§ TO DO
Repeat every line that appears below, with nothing altered.

═══ ENTRIES PROVIDED

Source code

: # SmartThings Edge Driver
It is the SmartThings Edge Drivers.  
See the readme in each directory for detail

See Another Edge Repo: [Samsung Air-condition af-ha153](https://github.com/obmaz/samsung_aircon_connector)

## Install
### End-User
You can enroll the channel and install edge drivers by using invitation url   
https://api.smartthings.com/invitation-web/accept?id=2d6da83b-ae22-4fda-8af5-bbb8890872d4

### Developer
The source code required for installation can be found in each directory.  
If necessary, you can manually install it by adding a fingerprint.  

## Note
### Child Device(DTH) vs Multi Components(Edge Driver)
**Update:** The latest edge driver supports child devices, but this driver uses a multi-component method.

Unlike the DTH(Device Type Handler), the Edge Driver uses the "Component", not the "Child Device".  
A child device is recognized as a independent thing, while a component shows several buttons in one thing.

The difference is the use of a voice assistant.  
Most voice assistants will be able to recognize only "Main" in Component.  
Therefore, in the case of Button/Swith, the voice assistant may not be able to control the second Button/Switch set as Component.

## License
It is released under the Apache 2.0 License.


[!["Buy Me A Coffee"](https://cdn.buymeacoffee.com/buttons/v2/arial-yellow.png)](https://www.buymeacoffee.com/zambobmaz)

══════

§ EXERCISE SOLUTION
Source code

: # SmartThings Edge Driver
It is the SmartThings Edge Drivers.  
See the readme in each directory for detail

See Another Edge Repo: [Samsung Air-condition af-ha153](https://github.com/obmaz/samsung_aircon_connector)

## Install
### End-User
You can enroll the channel and install edge drivers by using invitation url   
https://api.smartthings.com/invitation-web/accept?id=2d6da83b-ae22-4fda-8af5-bbb8890872d4

### Developer
The source code required for installation can be found in each directory.  
If necessary, you can manually install it by adding a fingerprint.  

## Note
### Child Device(DTH) vs Multi Components(Edge Driver)
**Update:** The latest edge driver supports child devices, but this driver uses a multi-component method.

Unlike the DTH(Device Type Handler), the Edge Driver uses the "Component", not the "Child Device".  
A child device is recognized as a independent thing, while a component shows several buttons in one thing.

The difference is the use of a voice assistant.  
Most voice assistants will be able to recognize only "Main" in Component.  
Therefore, in the case of Button/Swith, the voice assistant may not be able to control the second Button/Switch set as Component.

## License
It is released under the Apache 2.0 License.


[!["Buy Me A Coffee"](https://cdn.buymeacoffee.com/buttons/v2/arial-yellow.png)](https://www.buymeacoffee.com/zambobmaz)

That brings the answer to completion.